Any delays in the Type 31 build, which already looks tight given the turnaround of effectively one vessel per year, will impact a Royal Navy surface combatant force that looks set to dip to 15 hulls by the middle of the decade as the old Type 23s retire.
According to the UK’s shipbuilding programme, five Type 31 Inspiration-class general-purpose frigates will be introduced into Royal Navy service from 2027, with Babcock completing the handover of the fifth and final vessel the following year.
What could the Mk41 VLS bring?
In looking to fit the Mk41, the UK could offer a degree of standardisation across its surface combatant fleet with the eight Type 26 anti-submarine warfare frigates also to be fitted with the system.
The Type 45 air defence destroyers could then become an outlier in RN service, as they already feature the 48-cell Sylver VLS for the Aster 15 and Aster 30 missiles, which will be augmented by a further 24-cell SeaCeptor farm. However, the replacement Type 83 class, due to enter service in the late 2030s, could change to the Mk41 or its future derivations.

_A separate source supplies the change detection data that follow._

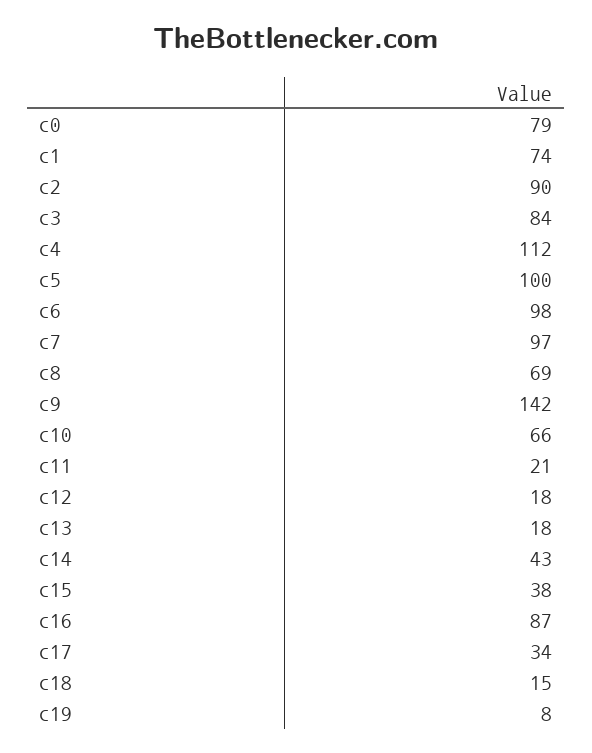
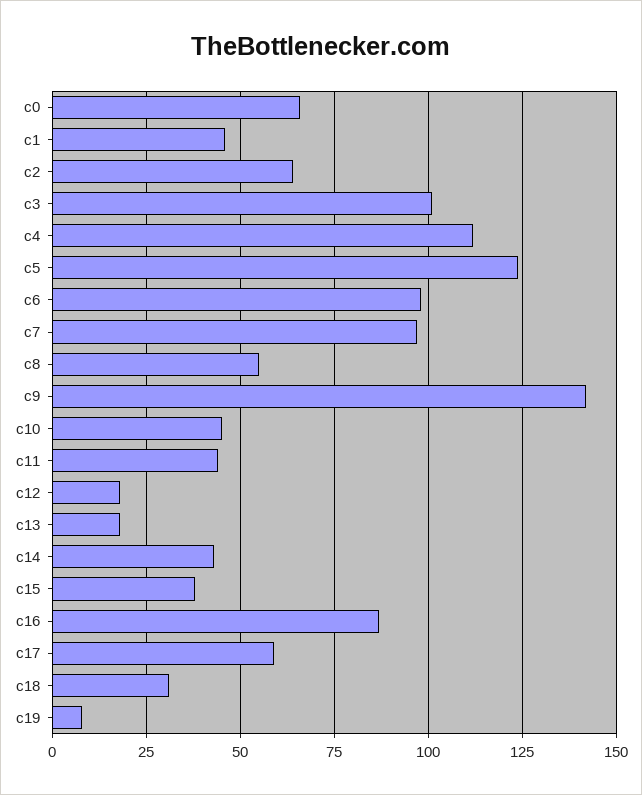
  {
-   "c0": 79,
+   "c0": 65,
-   "c1": 74,
+   "c1": 45,
-   "c2": 90,
+   "c2": 65,
-   "c3": 84,
+   "c3": 100,
    "c4": 112,
-   "c5": 100,
+   "c5": 125,
    "c6": 98,
    "c7": 97,
-   "c8": 69,
+   "c8": 55,
    "c9": 142,
-   "c10": 66,
+   "c10": 45,
-   "c11": 21,
+   "c11": 45,
    "c12": 18,
    "c13": 18,
    "c14": 43,
    "c15": 38,
    "c16": 87,
-   "c17": 34,
+   "c17": 60,
-   "c18": 15,
+   "c18": 30,
    "c19": 8
  }

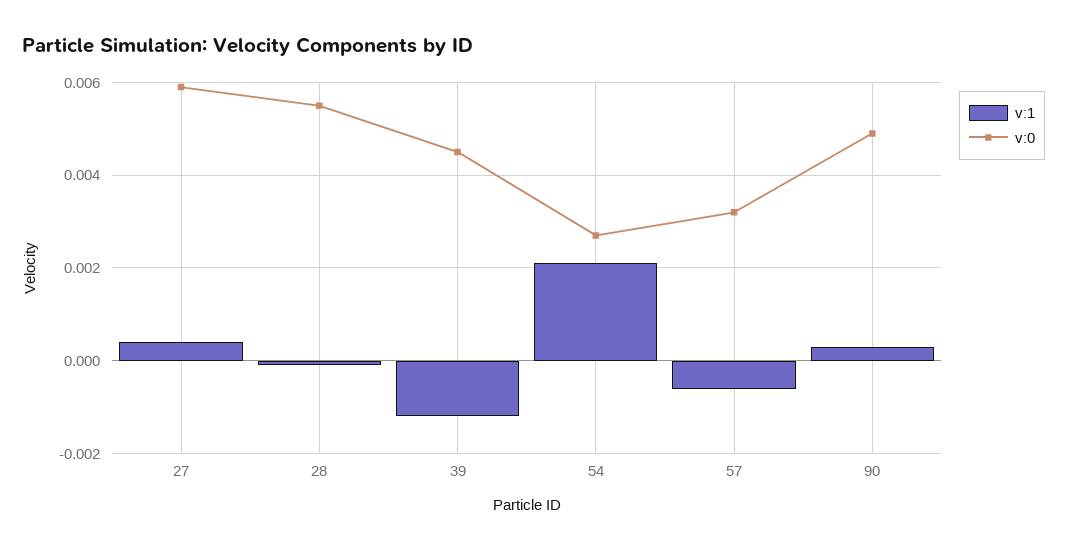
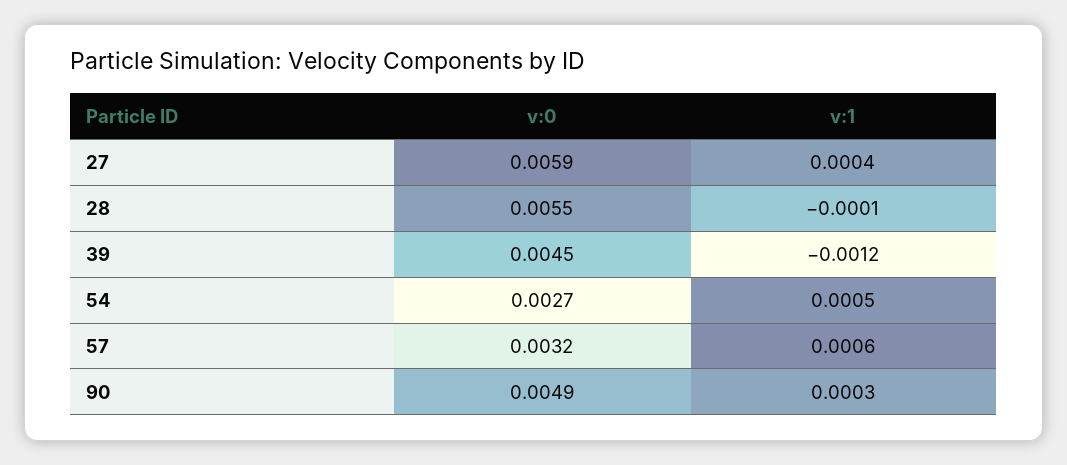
  {
    "v:1": {
      "27": 0.0004,
      "28": -0.0001,
      "39": -0.0012,
-     "54": 0.002,
+     "54": 0.0005,
-     "57": -0.0005,
+     "57": 0.0006,
      "90": 0.0003
    },
    "v:0": {
      "27": 0.0059,
      "28": 0.0055,
      "39": 0.0045,
      "54": 0.0027,
      "57": 0.0032,
      "90": 0.0049
    }
  }

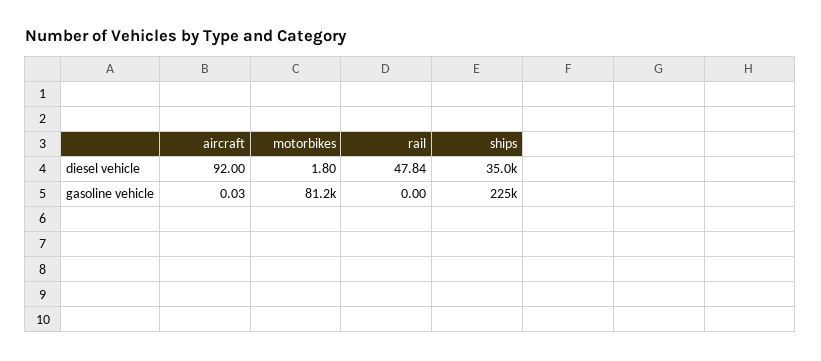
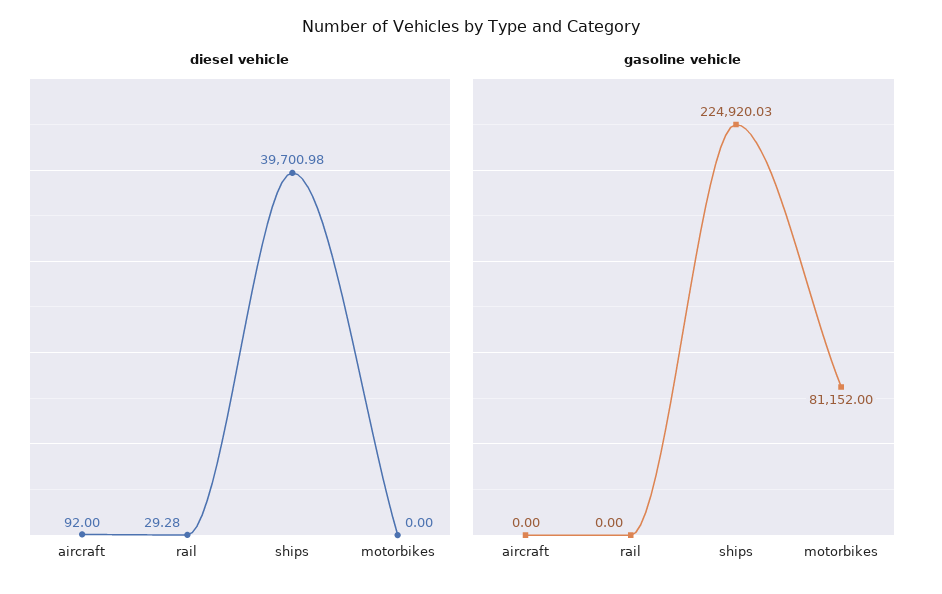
  {
    "diesel vehicle": {
      "aircraft": 92,
-     "motorbikes": 1.8,
+     "motorbikes": 0,
-     "rail": 47.84,
+     "rail": 29.28,
-     "ships": 35000
+     "ships": 39700.98
    },
    "gasoline vehicle": {
-     "aircraft": 0.03,
+     "aircraft": 0,
      "motorbikes": 81152,
      "rail": 0,
      "ships": 224920.03
    }
  }

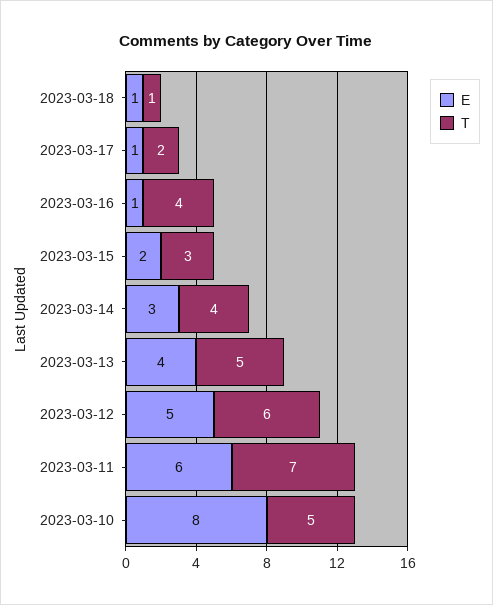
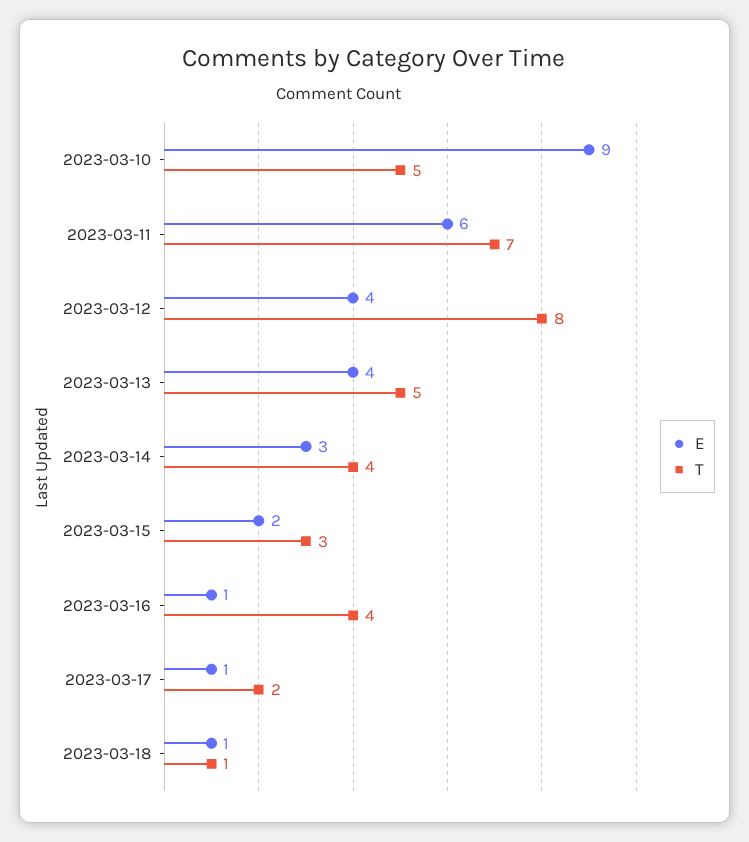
  {
    "E": {
      "2023-03-18": 1,
      "2023-03-17": 1,
      "2023-03-16": 1,
      "2023-03-15": 2,
      "2023-03-14": 3,
      "2023-03-13": 4,
-     "2023-03-12": 5,
+     "2023-03-12": 4,
      "2023-03-11": 6,
-     "2023-03-10": 8
+     "2023-03-10": 9
    },
    "T": {
      "2023-03-18": 1,
      "2023-03-17": 2,
      "2023-03-16": 4,
      "2023-03-15": 3,
      "2023-03-14": 4,
      "2023-03-13": 5,
-     "2023-03-12": 6,
+     "2023-03-12": 8,
      "2023-03-11": 7,
      "2023-03-10": 5
    }
  }

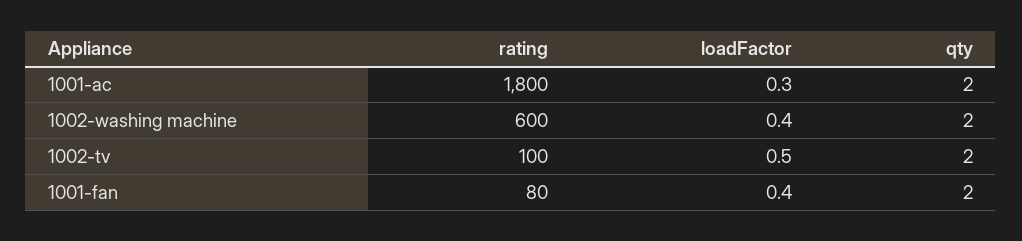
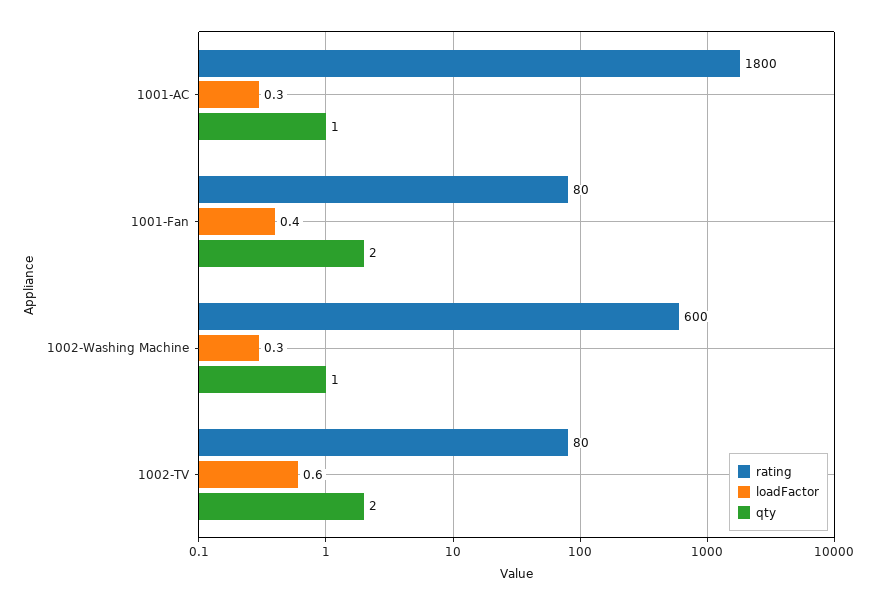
  {
    "rating": {
      "1001-ac": 1800,
      "1002-washing machine": 600,
-     "1002-tv": 100,
+     "1002-tv": 80,
      "1001-fan": 80
    },
    "loadFactor": {
      "1001-ac": 0.3,
-     "1002-washing machine": 0.4,
+     "1002-washing machine": 0.3,
-     "1002-tv": 0.5,
+     "1002-tv": 0.6,
      "1001-fan": 0.4
    },
    "qty": {
-     "1001-ac": 2,
+     "1001-ac": 1,
-     "1002-washing machine": 2,
+     "1002-washing machine": 1,
      "1002-tv": 2,
      "1001-fan": 2
    }
  }

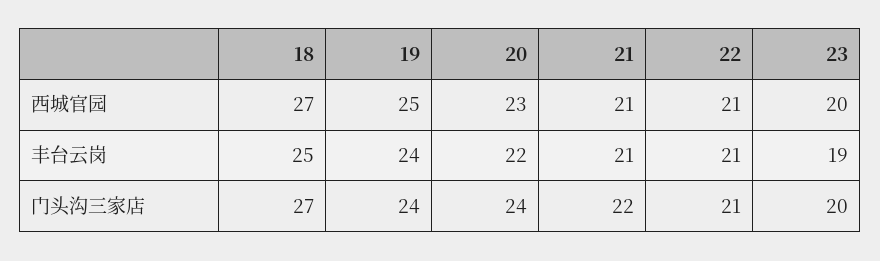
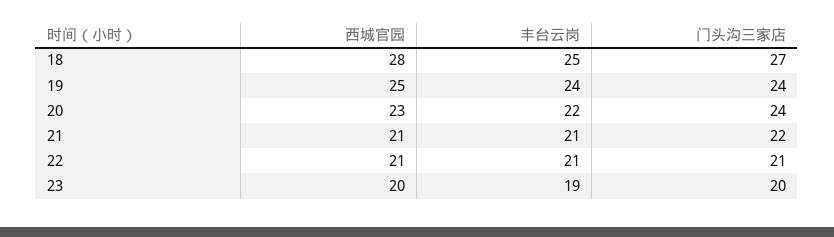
  {
    "18": {
-     "西城官园": 27,
+     "西城官园": 28,
      "丰台云岗": 25,
      "门头沟三家店": 27
    },
    "19": {
      "西城官园": 25,
      "丰台云岗": 24,
      "门头沟三家店": 24
    },
    "20": {
      "西城官园": 23,
      "丰台云岗": 22,
      "门头沟三家店": 24
    },
    "21": {
      "西城官园": 21,
      "丰台云岗": 21,
      "门头沟三家店": 22
    },
    "22": {
      "西城官园": 21,
      "丰台云岗": 21,
      "门头沟三家店": 21
    },
    "23": {
      "西城官园": 20,
      "丰台云岗": 19,
      "门头沟三家店": 20
    }
  }

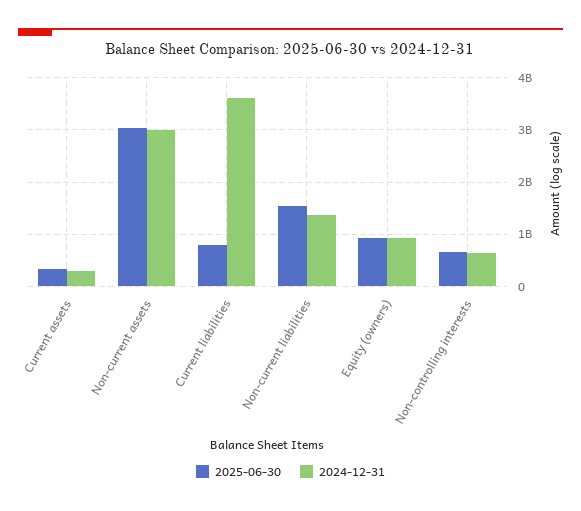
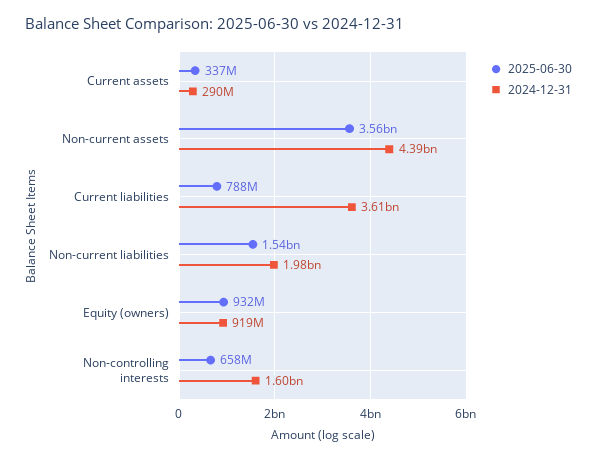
  {
    "2025-06-30": {
      "Current assets": 337000000,
-     "Non-current assets": 3000000000,
+     "Non-current assets": 3560000000,
      "Current liabilities": 788000000,
      "Non-current liabilities": 1540000000,
      "Equity (owners)": 932000000,
      "Non-controlling interests": 658000000
    },
    "2024-12-31": {
      "Current assets": 290000000,
-     "Non-current assets": 3000000000,
+     "Non-current assets": 4390000000,
      "Current liabilities": 3610000000,
-     "Non-current liabilities": 1400000000,
+     "Non-current liabilities": 1980000000,
      "Equity (owners)": 919000000,
-     "Non-controlling interests": 600000000
+     "Non-controlling interests": 1600000000
    }
  }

In doing so, the UK will fall into commonality with the US and many Nato allies already using the Mk41 system, potentially offering the use of a variety of current and future anti-air, anti-surface, ballistic missile defence and strike missiles, including the RN’s Future Offensive Surface Weapon.
James Marques, aerospace and defence analyst at GlobalData, said that the UK admiralty had “long complained” that the RN’s surface fleet was “capable in defence”, but lacked offensives options. The lessons being learned from the ongoing war in Ukraine, and how quickly stocks of expensive high-end missiles can be used up in war, was another factor.
“Harpoon is ageing and was hastily fitted to some Type 45s last year only after Ukraine. I think the appetite to satisfy the Royal Navy’s shopping list has grown massively in 2022, and they are aiming for a force that can credibly move firepower to both the Indo-Pacific and Europe/Nato,” Marques said.
The story of a class of warships, cheap to design, build, and enter into service, thus avoiding the expensive complexity of a larger Type 26 acquisition, still has some chapters left to write.